╭─ Rows
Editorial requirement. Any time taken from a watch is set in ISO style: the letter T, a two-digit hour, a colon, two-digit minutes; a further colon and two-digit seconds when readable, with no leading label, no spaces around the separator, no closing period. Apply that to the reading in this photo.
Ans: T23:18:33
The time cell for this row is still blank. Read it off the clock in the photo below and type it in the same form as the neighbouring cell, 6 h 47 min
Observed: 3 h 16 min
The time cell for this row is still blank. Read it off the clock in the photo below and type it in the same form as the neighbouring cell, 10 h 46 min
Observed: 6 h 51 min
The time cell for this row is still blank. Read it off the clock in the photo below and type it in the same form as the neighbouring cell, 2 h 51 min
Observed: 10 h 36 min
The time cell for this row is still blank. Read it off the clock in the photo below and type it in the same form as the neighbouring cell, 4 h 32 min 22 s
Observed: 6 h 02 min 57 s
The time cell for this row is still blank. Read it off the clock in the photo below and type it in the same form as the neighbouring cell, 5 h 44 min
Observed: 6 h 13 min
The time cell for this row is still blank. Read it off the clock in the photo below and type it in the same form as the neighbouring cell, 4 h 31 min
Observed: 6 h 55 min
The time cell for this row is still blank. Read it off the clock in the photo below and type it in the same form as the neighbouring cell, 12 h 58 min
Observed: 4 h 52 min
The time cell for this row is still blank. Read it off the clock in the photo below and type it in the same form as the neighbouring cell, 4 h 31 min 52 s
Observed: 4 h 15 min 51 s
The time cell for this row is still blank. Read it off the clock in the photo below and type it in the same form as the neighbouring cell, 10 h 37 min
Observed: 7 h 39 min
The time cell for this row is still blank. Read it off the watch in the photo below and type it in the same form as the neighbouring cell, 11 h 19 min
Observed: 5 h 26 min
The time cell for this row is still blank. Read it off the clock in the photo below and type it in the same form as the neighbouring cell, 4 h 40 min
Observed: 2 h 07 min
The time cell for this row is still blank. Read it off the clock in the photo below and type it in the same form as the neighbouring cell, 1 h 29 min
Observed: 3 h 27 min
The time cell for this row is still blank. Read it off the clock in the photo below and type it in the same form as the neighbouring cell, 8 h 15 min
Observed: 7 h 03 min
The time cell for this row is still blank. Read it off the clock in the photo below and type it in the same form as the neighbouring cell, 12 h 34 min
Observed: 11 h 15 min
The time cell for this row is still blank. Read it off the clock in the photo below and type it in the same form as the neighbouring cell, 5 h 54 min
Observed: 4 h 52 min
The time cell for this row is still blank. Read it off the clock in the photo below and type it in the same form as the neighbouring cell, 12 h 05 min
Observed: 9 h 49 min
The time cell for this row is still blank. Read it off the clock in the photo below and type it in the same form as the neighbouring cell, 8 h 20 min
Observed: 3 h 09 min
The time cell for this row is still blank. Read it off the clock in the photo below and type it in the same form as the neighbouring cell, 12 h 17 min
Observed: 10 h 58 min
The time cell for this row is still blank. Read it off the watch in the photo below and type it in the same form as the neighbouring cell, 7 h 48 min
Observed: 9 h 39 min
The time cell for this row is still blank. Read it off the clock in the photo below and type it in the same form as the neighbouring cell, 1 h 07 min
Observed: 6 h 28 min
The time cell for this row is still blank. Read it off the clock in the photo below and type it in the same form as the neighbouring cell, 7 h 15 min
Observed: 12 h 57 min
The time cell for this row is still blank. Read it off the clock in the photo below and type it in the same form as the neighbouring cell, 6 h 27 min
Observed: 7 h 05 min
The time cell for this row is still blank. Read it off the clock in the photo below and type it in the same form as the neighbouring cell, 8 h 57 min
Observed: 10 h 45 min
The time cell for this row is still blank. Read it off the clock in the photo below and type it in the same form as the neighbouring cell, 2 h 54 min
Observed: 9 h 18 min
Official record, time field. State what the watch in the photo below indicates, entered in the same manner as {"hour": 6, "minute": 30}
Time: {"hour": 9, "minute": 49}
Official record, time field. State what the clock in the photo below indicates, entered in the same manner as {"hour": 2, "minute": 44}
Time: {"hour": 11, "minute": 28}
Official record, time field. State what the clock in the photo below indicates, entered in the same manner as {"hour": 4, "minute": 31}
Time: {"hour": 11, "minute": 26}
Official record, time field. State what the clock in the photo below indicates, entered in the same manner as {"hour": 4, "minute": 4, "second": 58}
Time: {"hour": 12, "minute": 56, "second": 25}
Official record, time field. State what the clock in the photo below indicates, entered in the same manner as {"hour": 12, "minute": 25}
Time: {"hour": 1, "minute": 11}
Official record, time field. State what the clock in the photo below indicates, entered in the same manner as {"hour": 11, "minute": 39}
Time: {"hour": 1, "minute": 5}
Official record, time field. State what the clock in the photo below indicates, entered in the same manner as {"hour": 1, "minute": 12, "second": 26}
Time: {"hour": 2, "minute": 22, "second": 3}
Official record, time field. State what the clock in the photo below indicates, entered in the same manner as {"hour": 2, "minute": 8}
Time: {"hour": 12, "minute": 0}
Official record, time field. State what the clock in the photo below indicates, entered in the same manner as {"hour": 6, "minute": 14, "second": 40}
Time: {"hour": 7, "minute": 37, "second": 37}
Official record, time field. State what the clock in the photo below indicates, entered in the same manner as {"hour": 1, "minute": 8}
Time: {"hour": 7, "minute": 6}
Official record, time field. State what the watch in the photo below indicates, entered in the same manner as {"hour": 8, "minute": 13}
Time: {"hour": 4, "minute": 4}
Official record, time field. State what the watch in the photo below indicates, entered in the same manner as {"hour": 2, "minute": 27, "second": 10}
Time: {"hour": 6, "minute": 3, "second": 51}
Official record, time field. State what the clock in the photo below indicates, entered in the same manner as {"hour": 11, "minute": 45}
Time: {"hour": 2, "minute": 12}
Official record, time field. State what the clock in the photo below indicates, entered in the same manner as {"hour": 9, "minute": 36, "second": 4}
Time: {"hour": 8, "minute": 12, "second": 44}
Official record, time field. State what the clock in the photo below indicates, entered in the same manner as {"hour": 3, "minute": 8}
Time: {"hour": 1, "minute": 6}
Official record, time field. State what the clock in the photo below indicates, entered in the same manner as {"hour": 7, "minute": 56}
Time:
╰─
Given instruction: Render the records above as a Markdown table with two columns, Row and Line: number each nonblank line in Row and put the line itself in Line, leaving out blank lines.

Completed task:
| Row | Line |
|---|---|
| 1 | Editorial requirement. Any time taken from a watch is set in ISO style: the letter T, a two-digit hour, a colon, two-digit minutes; a further colon and two-digit seconds when readable, with no leading label, no spaces around the separator, no closing period. Apply that to the reading in this photo. |
| 2 | Ans: T23:18:33 |
| 3 | The time cell for this row is still blank. Read it off the clock in the photo below and type it in the same form as the neighbouring cell, 6 h 47 min |
| 4 | Observed: 3 h 16 min |
| 5 | The time cell for this row is still blank. Read it off the clock in the photo below and type it in the same form as the neighbouring cell, 10 h 46 min |
| 6 | Observed: 6 h 51 min |
| 7 | The time cell for this row is still blank. Read it off the clock in the photo below and type it in the same form as the neighbouring cell, 2 h 51 min |
| 8 | Observed: 10 h 36 min |
| 9 | The time cell for this row is still blank. Read it off the clock in the photo below and type it in the same form as the neighbouring cell, 4 h 32 min 22 s |
| 10 | Observed: 6 h 02 min 57 s |
| 11 | The time cell for this row is still blank. Read it off the clock in the photo below and type it in the same form as the neighbouring cell, 5 h 44 min |
| 12 | Observed: 6 h 13 min |
| 13 | The time cell for this row is still blank. Read it off the clock in the photo below and type it in the same form as the neighbouring cell, 4 h 31 min |
| 14 | Observed: 6 h 55 min |
| 15 | The time cell for this row is still blank. Read it off the clock in the photo below and type it in the same form as the neighbouring cell, 12 h 58 min |
| 16 | Observed: 4 h 52 min |
| 17 | The time cell for this row is still blank. Read it off the clock in the photo below and type it in the same form as the neighbouring cell, 4 h 31 min 52 s |
| 18 | Observed: 4 h 15 min 51 s |
| 19 | The time cell for this row is still blank. Read it off the clock in the photo below and type it in the same form as the neighbouring cell, 10 h 37 min |
| 20 | Observed: 7 h 39 min |
| 21 | The time cell for this row is still blank. Read it off the watch in the photo below and type it in the same form as the neighbouring cell, 11 h 19 min |
| 22 | Observed: 5 h 26 min |
| 23 | The time cell for this row is still blank. Read it off the clock in the photo below and type it in the same form as the neighbouring cell, 4 h 40 min |
| 24 | Observed: 2 h 07 min |
| 25 | The time cell for this row is still blank. Read it off the clock in the photo below and type it in the same form as the neighbouring cell, 1 h 29 min |
| 26 | Observed: 3 h 27 min |
| 27 | The time cell for this row is still blank. Read it off the clock in the photo below and type it in the same form as the neighbouring cell, 8 h 15 min |
| 28 | Observed: 7 h 03 min |
| 29 | The time cell for this row is still blank. Read it off the clock in the photo below and type it in the same form as the neighbouring cell, 12 h 34 min |
| 30 | Observed: 11 h 15 min |
| 31 | The time cell for this row is still blank. Read it off the clock in the photo below and type it in the same form as the neighbouring cell, 5 h 54 min |
| 32 | Observed: 4 h 52 min |
| 33 | The time cell for this row is still blank. Read it off the clock in the photo below and type it in the same form as the neighbouring cell, 12 h 05 min |
| 34 | Observed: 9 h 49 min |
| 35 | The time cell for this row is still blank. Read it off the clock in the photo below and type it in the same form as the neighbouring cell, 8 h 20 min |
| 36 | Observed: 3 h 09 min |
| 37 | The time cell for this row is still blank. Read it off the clock in the photo below and type it in the same form as the neighbouring cell, 12 h 17 min |
| 38 | Observed: 10 h 58 min |
| 39 | The time cell for this row is still blank. Read it off the watch in the photo below and type it in the same form as the neighbouring cell, 7 h 48 min |
| 40 | Observed: 9 h 39 min |
| 41 | The time cell for this row is still blank. Read it off the clock in the photo below and type it in the same form as the neighbouring cell, 1 h 07 min |
| 42 | Observed: 6 h 28 min |
| 43 | The time cell for this row is still blank. Read it off the clock in the photo below and type it in the same form as the neighbouring cell, 7 h 15 min |
| 44 | Observed: 12 h 57 min |
| 45 | The time cell for this row is still blank. Read it off the clock in the photo below and type it in the same form as the neighbouring cell, 6 h 27 min |
| 46 | Observed: 7 h 05 min |
| 47 | The time cell for this row is still blank. Read it off the clock in the photo below and type it in the same form as the neighbouring cell, 8 h 57 min |
| 48 | Observed: 10 h 45 min |
| 49 | The time cell for this row is still blank. Read it off the clock in the photo below and type it in the same form as the neighbouring cell, 2 h 54 min |
| 50 | Observed: 9 h 18 min |
| 51 | Official record, time field. State what the watch in the photo below indicates, entered in the same manner as {"hour": 6, "minute": 30} |
| 52 | Time: {"hour": 9, "minute": 49} |
| 53 | Official record, time field. State what the clock in the photo below indicates, entered in the same manner as {"hour": 2, "minute": 44} |
| 54 | Time: {"hour": 11, "minute": 28} |
| 55 | Official record, time field. State what the clock in the photo below indicates, entered in the same manner as {"hour": 4, "minute": 31} |
| 56 | Time: {"hour": 11, "minute": 26} |
| 57 | Official record, time field. State what the clock in the photo below indicates, entered in the same manner as {"hour": 4, "minute": 4, "second": 58} |
| 58 | Time: {"hour": 12, "minute": 56, "second": 25} |
| 59 | Official record, time field. State what the clock in the photo below indicates, entered in the same manner as {"hour": 12, "minute": 25} |
| 60 | Time: {"hour": 1, "minute": 11} |
| 61 | Official record, time field. State what the clock in the photo below indicates, entered in the same manner as {"hour": 11, "minute": 39} |
| 62 | Time: {"hour": 1, "minute": 5} |
| 63 | Official record, time field. State what the clock in the photo below indicates, entered in the same manner as {"hour": 1, "minute": 12, "second": 26} |
| 64 | Time: {"hour": 2, "minute": 22, "second": 3} |
| 65 | Official record, time field. State what the clock in the photo below indicates, entered in the same manner as {"hour": 2, "minute": 8} |
| 66 | Time: {"hour": 12, "minute": 0} |
| 67 | Official record, time field. State what the clock in the photo below indicates, entered in the same manner as {"hour": 6, "minute": 14, "second": 40} |
| 68 | Time: {"hour": 7, "minute": 37, "second": 37} |
| 69 | Official record, time field. State what the clock in the photo below indicates, entered in the same manner as {"hour": 1, "minute": 8} |
| 70 | Time: {"hour": 7, "minute": 6} |
| 71 | Official record, time field. State what the watch in the photo below indicates, entered in the same manner as {"hour": 8, "minute": 13} |
| 72 | Time: {"hour": 4, "minute": 4} |
| 73 | Official record, time field. State what the watch in the photo below indicates, entered in the same manner as {"hour": 2, "minute": 27, "second": 10} |
| 74 | Time: {"hour": 6, "minute": 3, "second": 51} |
| 75 | Official record, time field. State what the clock in the photo below indicates, entered in the same manner as {"hour": 11, "minute": 45} |
| 76 | Time: {"hour": 2, "minute": 12} |
| 77 | Official record, time field. State what the clock in the photo below indicates, entered in the same manner as {"hour": 9, "minute": 36, "second": 4} |
| 78 | Time: {"hour": 8, "minute": 12, "second": 44} |
| 79 | Official record, time field. State what the clock in the photo below indicates, entered in the same manner as {"hour": 3, "minute": 8} |
| 80 | Time: {"hour": 1, "minute": 6} |
| 81 | Official record, time field. State what the clock in the photo below indicates, entered in the same manner as {"hour": 7, "minute": 56} |
| 82 | Time: |